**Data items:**

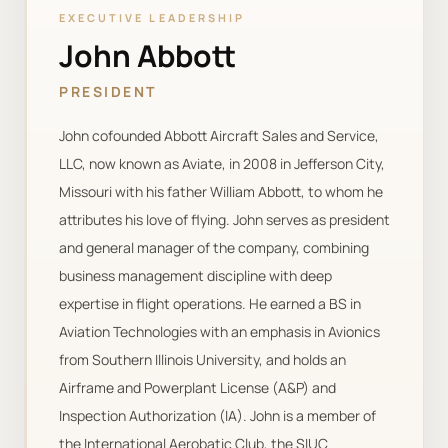
EXECUTIVE LEADERSHIP
John Abbott
PRESIDENT
John cofounded Abbott Aircraft Sales and Service,
LLC, now known as Aviate, in 2008 in Jefferson City,
Missouri with his father William Abbott, to whom he
attributes his love of flying. John serves as president
and general manager of the company, combining
business management discipline with deep
expertise in flight operations. He earned a BS in
Aviation Technologies with an emphasis in Avionics
from Southern Illinois University, and holds an
Airframe and Powerplant License (A&P) and
Inspection Authorization (IA). John is a member of
the International Aerobatic Club, the SIUC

**TASK GOAL:**
Each line above is to be repeated exactly as written; no picture is carried over.

**THE COMPLETED TASK:**
EXECUTIVE LEADERSHIP
John Abbott
PRESIDENT
John cofounded Abbott Aircraft Sales and Service,
LLC, now known as Aviate, in 2008 in Jefferson City,
Missouri with his father William Abbott, to whom he
attributes his love of flying. John serves as president
and general manager of the company, combining
business management discipline with deep
expertise in flight operations. He earned a BS in
Aviation Technologies with an emphasis in Avionics
from Southern Illinois University, and holds an
Airframe and Powerplant License (A&P) and
Inspection Authorization (IA). John is a member of
the International Aerobatic Club, the SIUC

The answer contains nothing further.